▶ Exercise
Answer these questions from the forum thread below.
(a) In what part of the store is the canned goat milk found?
(b) What does the sister-in-law add at the end of the cook?
(c) Which vendor is named as having powdered GM?

▶ Excerpt to read
+---+

Canned goats milk is pretty easy to find for me. It's in the baking section by the evaporated milk. 

This is the brand I usually see:
http://meyenberg.com/core/products/evaporated


----------



## holly99 (Sep 14, 2009)

Oh, and my sister-in-law makes a GM HP but she adds a frozen water/powdered GM mixture at the end of the cook. It turns out very nice.


----------



## Saltysteele (Sep 14, 2009)

in the event anyone was wondering, WSP is a vendor with powdered GM.

some may sneer at using powdered GM, but myself, i would think powdered would be better.  we've all seen what lye can do.  it can dissolve silk.  think of all the things lye can destroy, especially in such high strength in the lye solution.  if powdered, added into the oils when the lye is already losing strength and is diluted, it seems to me would be the best point.


----------



## Vic1963 (Sep 14, 2009)

holly99 said:
			
		

> Oh, and my sister-in-law makes a GM HP but she adds a frozen water/powdered GM mixture at the end of the cook. It turns out very nice.



Thanks Holly....., I am gonna try it again.......maybe make sure everything is cooler temperature wise.... add the lye slower, and stir faster.

+---+

▶ Material provided

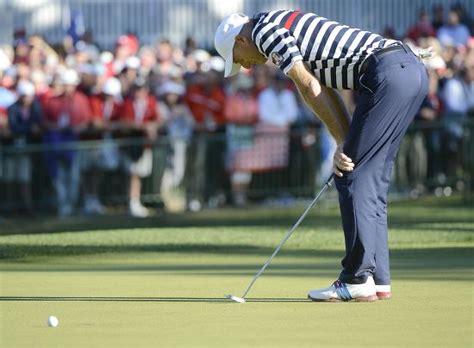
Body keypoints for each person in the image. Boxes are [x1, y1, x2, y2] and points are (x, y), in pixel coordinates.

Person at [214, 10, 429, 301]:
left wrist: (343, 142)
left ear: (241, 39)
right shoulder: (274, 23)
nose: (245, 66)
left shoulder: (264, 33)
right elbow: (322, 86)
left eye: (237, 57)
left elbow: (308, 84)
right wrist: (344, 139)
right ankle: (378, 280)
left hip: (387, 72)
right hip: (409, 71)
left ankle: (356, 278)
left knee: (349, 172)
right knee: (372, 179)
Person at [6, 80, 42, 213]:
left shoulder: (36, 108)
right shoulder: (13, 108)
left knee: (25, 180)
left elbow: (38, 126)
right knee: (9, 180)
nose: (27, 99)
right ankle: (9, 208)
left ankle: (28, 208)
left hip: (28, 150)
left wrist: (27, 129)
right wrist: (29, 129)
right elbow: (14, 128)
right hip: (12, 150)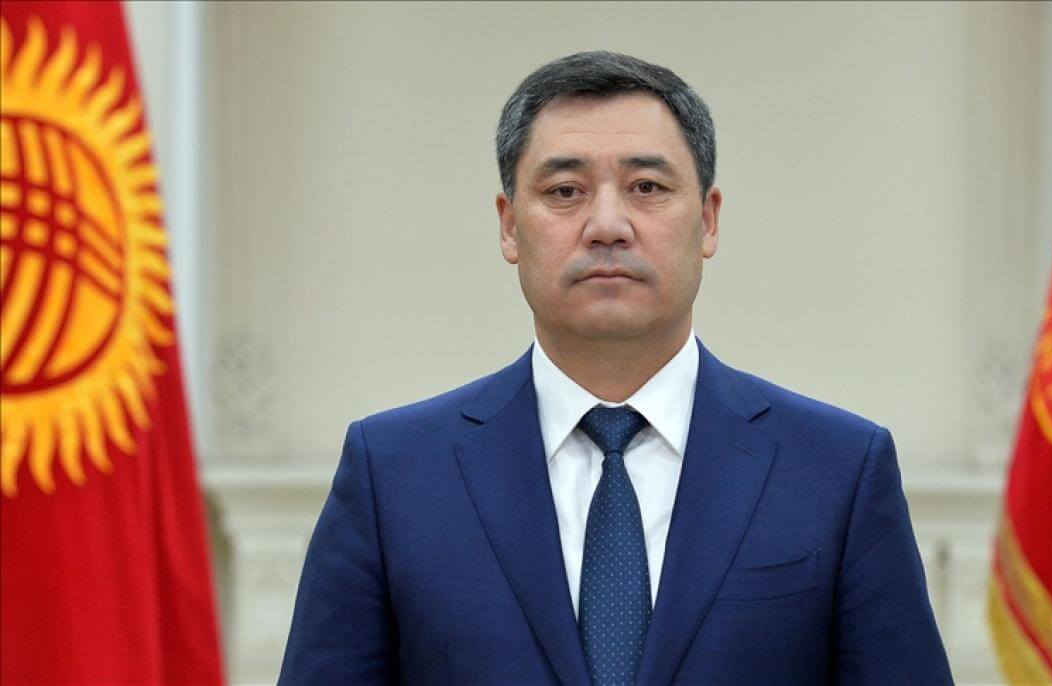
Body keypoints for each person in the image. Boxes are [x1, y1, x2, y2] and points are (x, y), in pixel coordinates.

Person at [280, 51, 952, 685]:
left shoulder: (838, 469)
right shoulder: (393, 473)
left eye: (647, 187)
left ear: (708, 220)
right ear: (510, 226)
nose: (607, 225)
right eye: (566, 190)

+---+

▶ Exercise output
(a) In the baking section, by the evaporated milk.
(b) A frozen water/powdered GM mixture.
(c) WSP.